Testing hypotheses about the underlying deficit of Apraxia of Speech (AOS) through computational neural modelling with the DIVA model
|Title||Testing hypotheses about the underlying deficit of Apraxia of Speech (AOS) through computational neural modelling with the DIVA model|
|Year of Publication||2018|
|Conference Name||Dag van de Fonetiek 2018|
|Authors||Terband, Hayo, Joe Rodd, and Edwin Maas|
|Publisher||Nederlandse Vereniging voor Fonetische Wetenschappen|
|Conference Location||Amsterdam, The Netherlands|
Background: Apraxia of speech (AOS) is a neurogenic motor speech disorder resulting from brain lesions to the left cerebral hemisphere whose precise nature in terms of functional impairment is still poorly understood. A recent study featuring a noise masking paradigm [Maas, Mailend & Guenther 2015, JSLHR 58: 185-200] found that vowel spacing (acoustic contrast) was more reduced under masking noise conditions in speakers with AOS than in control speakers. Additionally, vowel dispersion (token-to-token variability) was larger in the AOS group compared to the controls in the no-masking condition, while similar in the masking noise condition.

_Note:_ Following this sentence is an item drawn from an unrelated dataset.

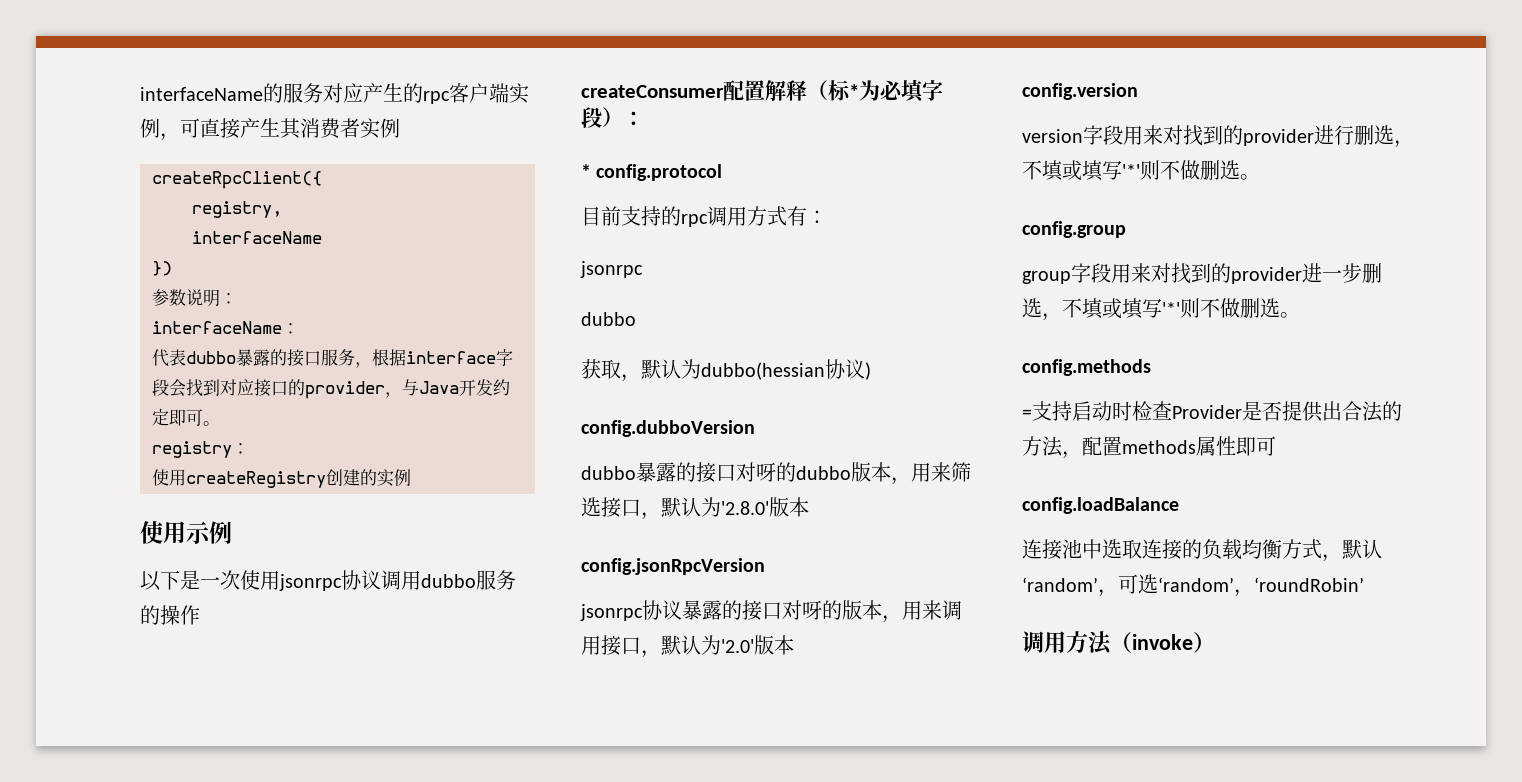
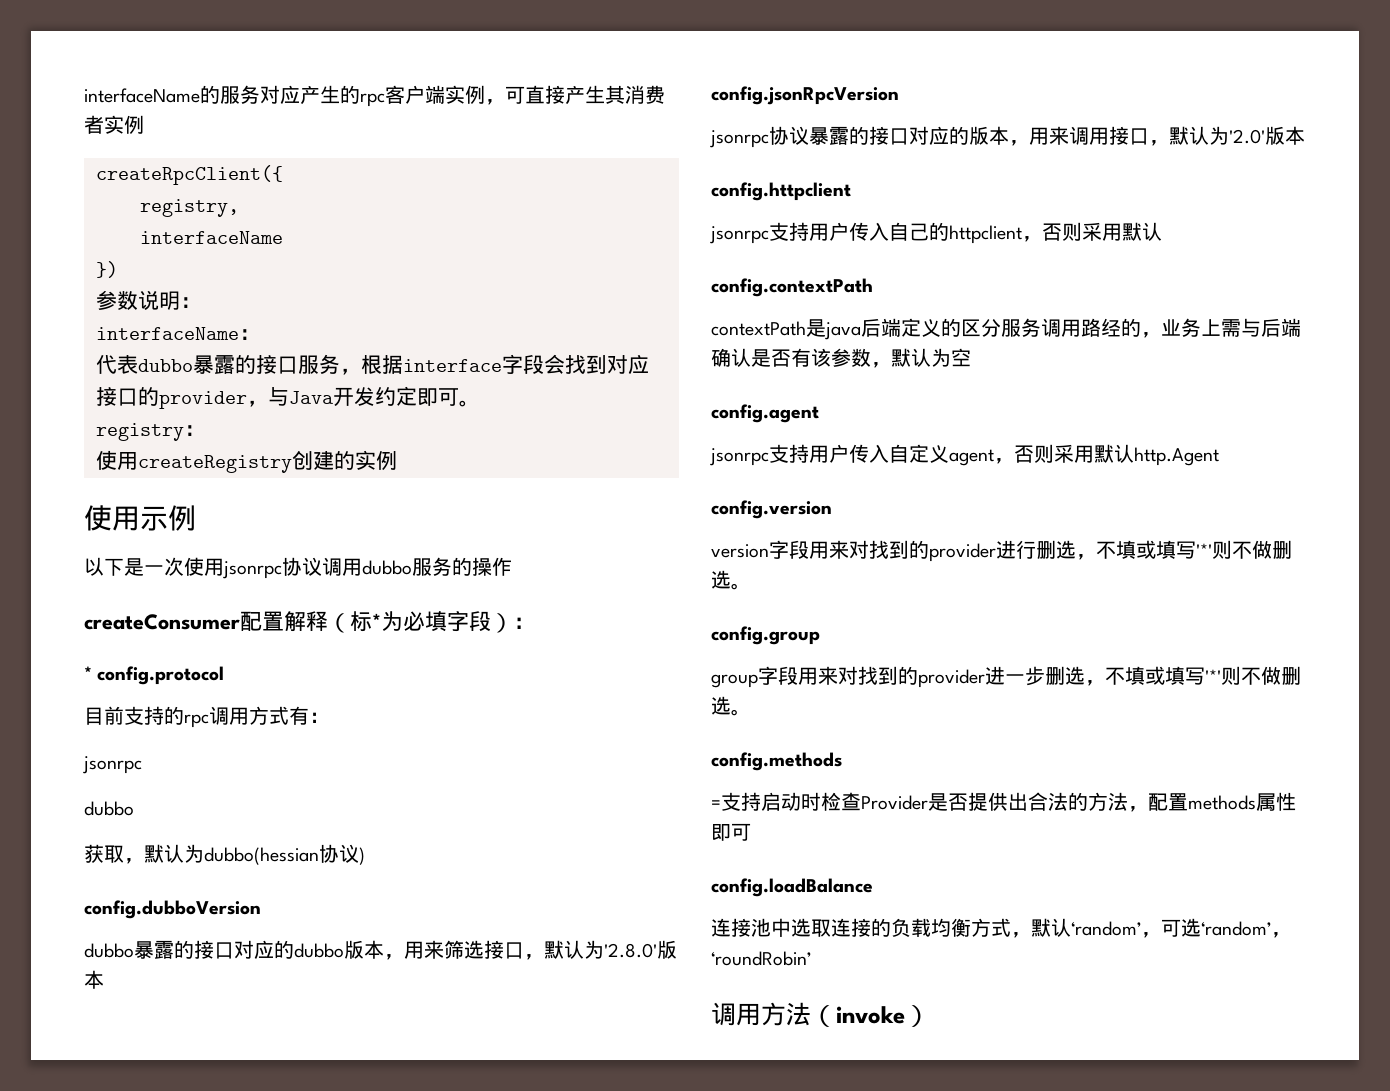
[756,462,776,482] 呀 -> [254,940,274,959] 应
[802,600,822,620] 呀 -> [929,126,949,145] 应
(794, 645) none -> [711,182,851,201] [709,222,1162,244] [711,278,873,297] [711,318,1301,340] [711,348,971,368] [711,404,819,423] [709,444,1219,466] // config.httpclient // jsonrpc支持用户传入自己的httpclient，否则采用默认 // config.contextPath // contextPath是java后端定义的区分服务调用路经的，业务上需与后端确认是否有该参数，默认为空 // config.agent // jsonrpc支持用户传入自定义agent，否则采用默认http.Agent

Purpose: The pattern of these behavioural results suggests that AOS reflects a disruption of feedforward control, whereas feedback control is spared and plays a more prominent role in achieving and maintaining segmental contrasts. The present study set out to validate this interpretation of AOS as a feedforward impairment using computational neural modelling with the DIVA model.
Method: In a series of computational simulations with the DIVA model featuring a noise-masking paradigm mimicking the behavioural experiment, we investigated the effect of a feedforward, feedback, feedforward+feedback, and a dysarthria impairment on average vowel spacing and dispersion in the production of six /bVt/ speech targets.
Results: The simulation results indicate that the output of the model with the simulated feedforward deficit resembled the group findings for the human speakers with AOS best.
Conclusions: These results provide support to the interpretation of the human observations, corroborating the notion that AOS can be conceptualized as a deficit in feedforward control.